There is clearly a lot of hunger for news on this topic - the article rose to the number 2 spot on The Times's most emailed list before falling to number 3 right now (Times readers just can't get enough of those vapid JFK-Obama comparisons). We'll have to see if there's any follow-up on the news reporting side, or if other news outlets follow The Times's lead.

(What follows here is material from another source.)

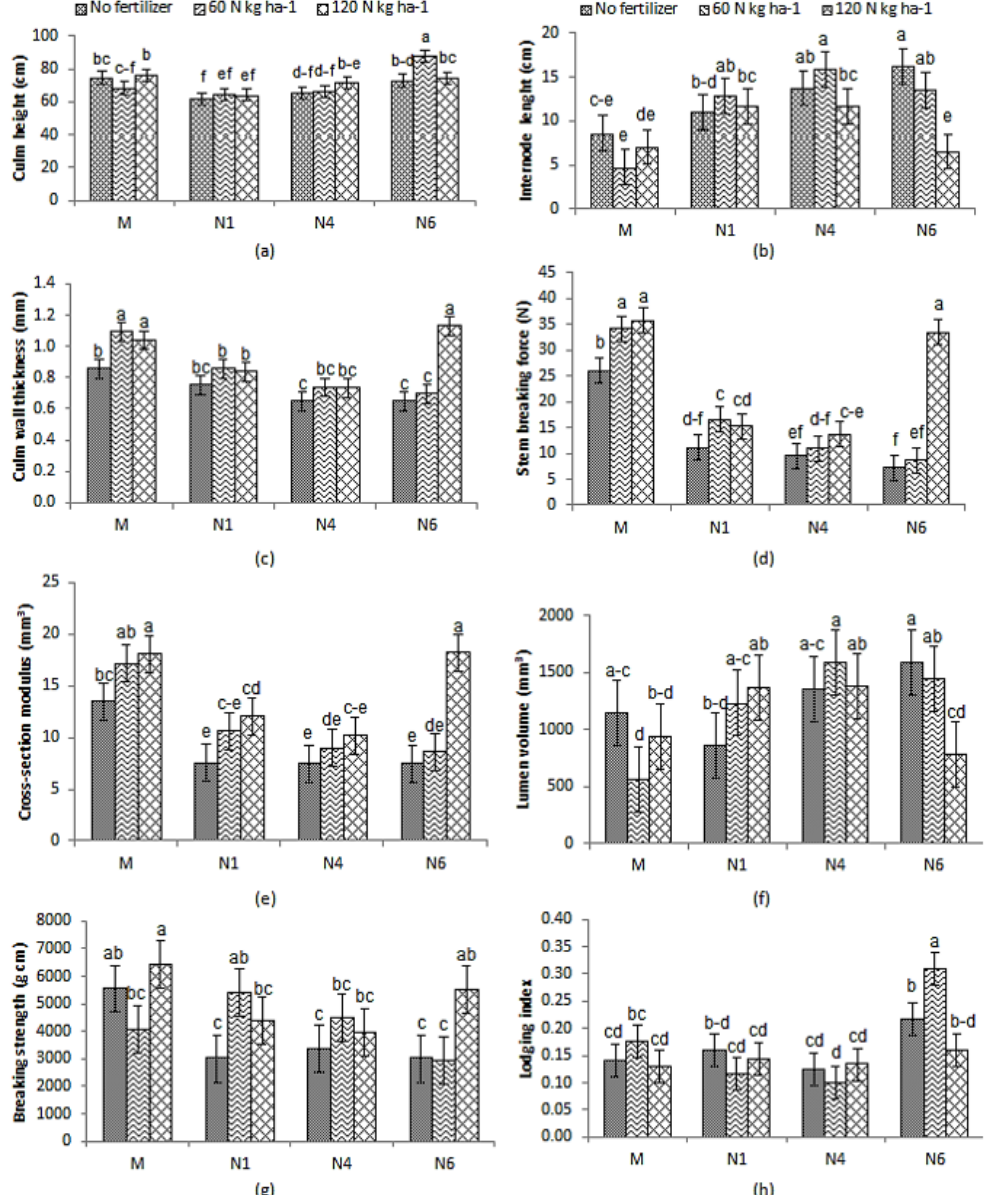
Figure 1: Interaction of nitrogen fertilizer rates and cultivar on (a) culm height (b) internode length, (c) culm wall thickness, (d) stem breaking force, (e) cross-section modulus, (f) lumen volume (g) breaking strength and (h) lodging index, of the primary tiller of rice cultivars. M = Moroberekan; N1, 4, and 6 are respectively NERICAs 1, 4 and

The author stops well short of calling on people to stop eating meat, and in fact manages to avoid using the word vegetarianism entirely. This may be the best way to communicate with meateaters, and I won't argue against anything that reduces the number of animals tortured and killed. Even so, I'm concerned that what could become a growing movement to eat less meat for environmental reasons might completely ignore the issue of speciesism.

2 comments:

Anonymous said...

you're absolutely right jake. Stopping eating meat for environmental or health reasons rejects speciesism & does not lead to the abolition of the non humans' exploitation. Add to this that as soon as a way is found (& this never takes too long) to be able to eat meat again, then everyone will fall back in the consumption of non humans' flesh.
This is actually the welfarist perspective of animal "lovers" for whom no matter the way, as long as people stop... but how long? This really matters. Someone who addresses the issue very well is gary l. francion, if you want to check out: http://www.animallaw.info/articles/arusgfrancione1996.htm

JustinAndrewJohnson said...

After reading your post, Jake, I put a quotation from the article on my Gmail Chat away message. Since then, I have received about 10 unsolicited emails and messages from friends commenting on the quote. Many conversations later, I've concluded that the arguments in the article are very persuasive to lefty-meat-eaters. Connecting meat eating to global warming rather than animal rights seems to re-frame the issue in a way more likely to overcome the inertia people have in changing their consumption behaviors.